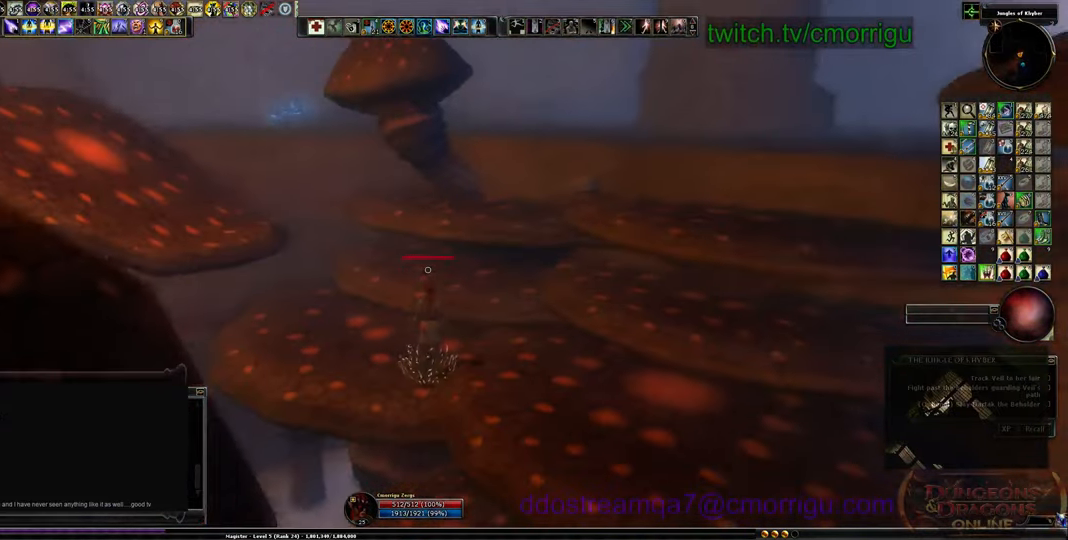
Gameplay with keyboard; each line is a JSON object with the keys held at the frame after it. "events" lists presses ("down") and releases ("up") of ".", "/", "0", "1", "2", "3", "4", "5", "6", "7", "8", "9", "a", "b", "backslash", "backspace", "c", "caps_lock", "comma", "ctrl_l", "ctrl_r", "d", "e", "equals", "escape", "f", "f1", "f10", "f11", "f12", "f2", "f3", "f4", "f5", "f6", "f7", "f8", "f9", "g", "h", "i", "j", "k", "l", "lbracket", "m", "minus", "n", "o", "p", "q", "quote", "r", "rbracket", "return", "s", "semicolon", "shift_l", "shift_r", "space", "t", "tab", "tilde", "u", "v", "w", "x", "y" and "z" between this image and that frame as [ms after this image, input, new state], when the widget could be followed in between. No other keys are recorded. Mouse input is not recorded.
{"keys": [], "events": []}
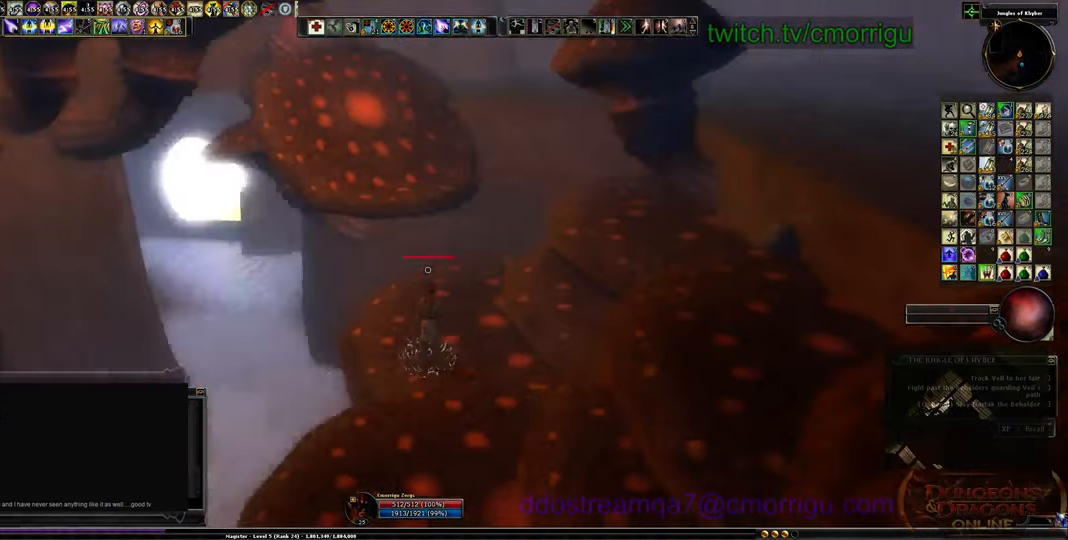
{"keys": [], "events": [[233, "w", "down"], [467, "w", "up"]]}
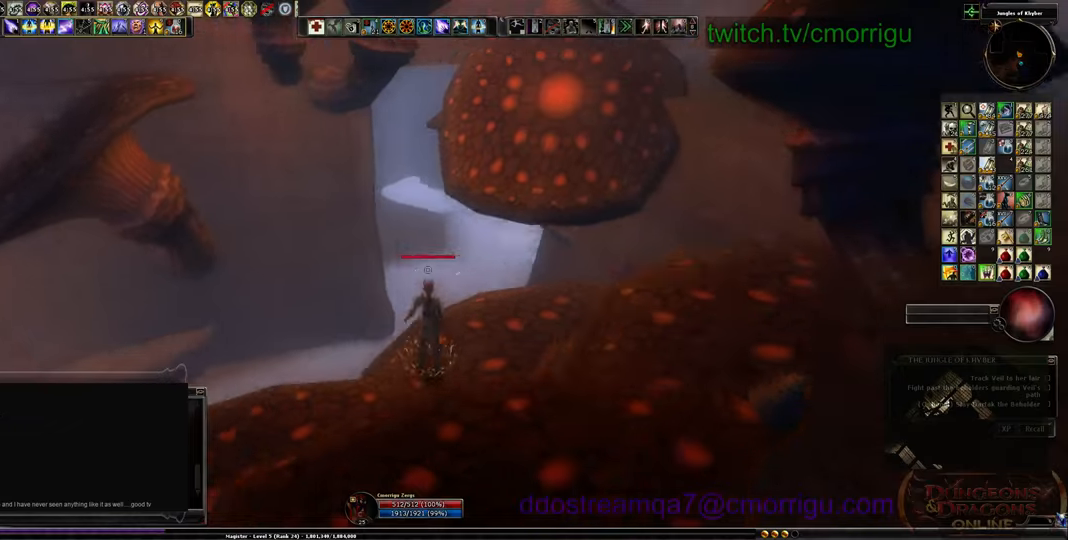
{"keys": [], "events": []}
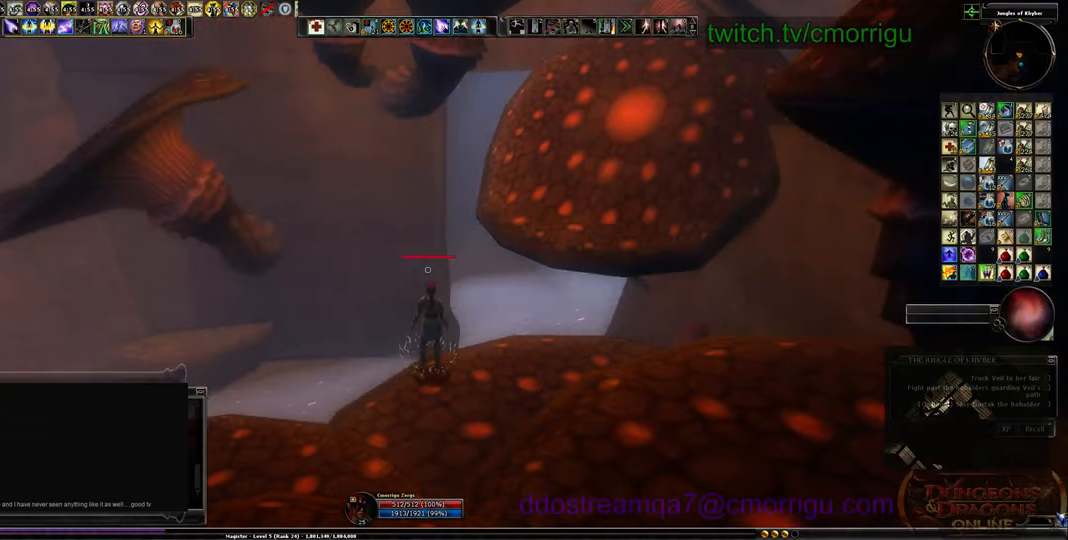
{"keys": [], "events": []}
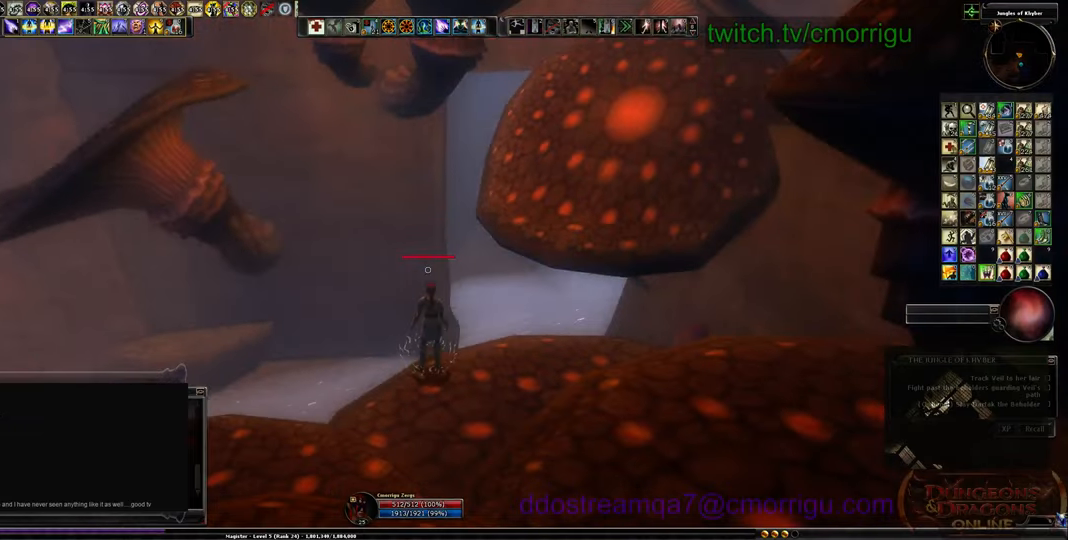
{"keys": [], "events": []}
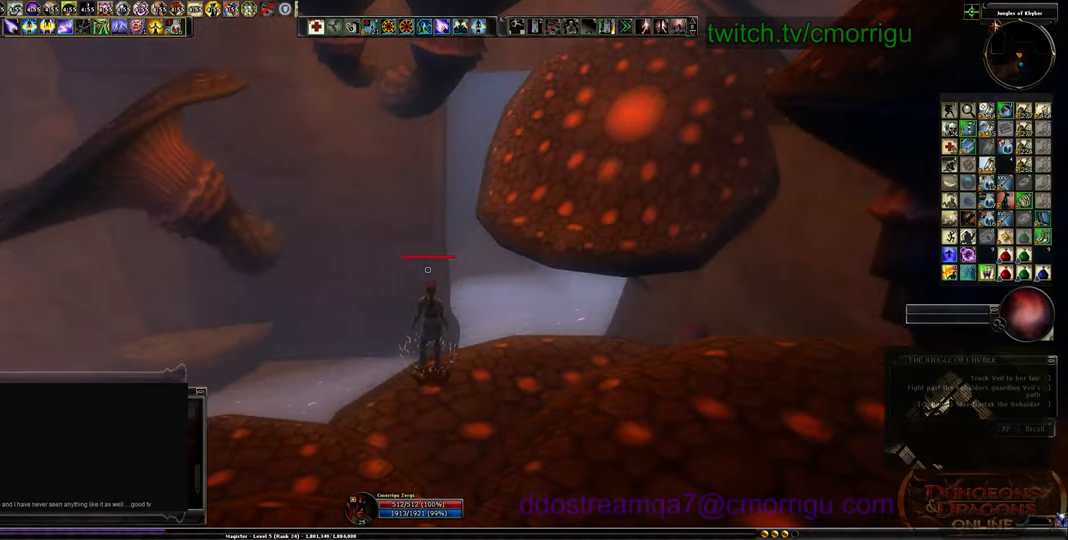
{"keys": [], "events": []}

=-=-=

### Exercise directions
Once the images are set aside, retype all of the material above exactly.

### Solution to this task
Gameplay with keyboard; each line is a JSON object with the keys held at the frame after it. "events" lists presses ("down") and releases ("up") of ".", "/", "0", "1", "2", "3", "4", "5", "6", "7", "8", "9", "a", "b", "backslash", "backspace", "c", "caps_lock", "comma", "ctrl_l", "ctrl_r", "d", "e", "equals", "escape", "f", "f1", "f10", "f11", "f12", "f2", "f3", "f4", "f5", "f6", "f7", "f8", "f9", "g", "h", "i", "j", "k", "l", "lbracket", "m", "minus", "n", "o", "p", "q", "quote", "r", "rbracket", "return", "s", "semicolon", "shift_l", "shift_r", "space", "t", "tab", "tilde", "u", "v", "w", "x", "y" and "z" between this image and that frame as [ms after this image, input, new state], when the widget could be followed in between. No other keys are recorded. Mouse input is not recorded.
{"keys": [], "events": []}
{"keys": [], "events": [[233, "w", "down"], [467, "w", "up"]]}
{"keys": [], "events": []}
{"keys": [], "events": []}
{"keys": [], "events": []}
{"keys": [], "events": []}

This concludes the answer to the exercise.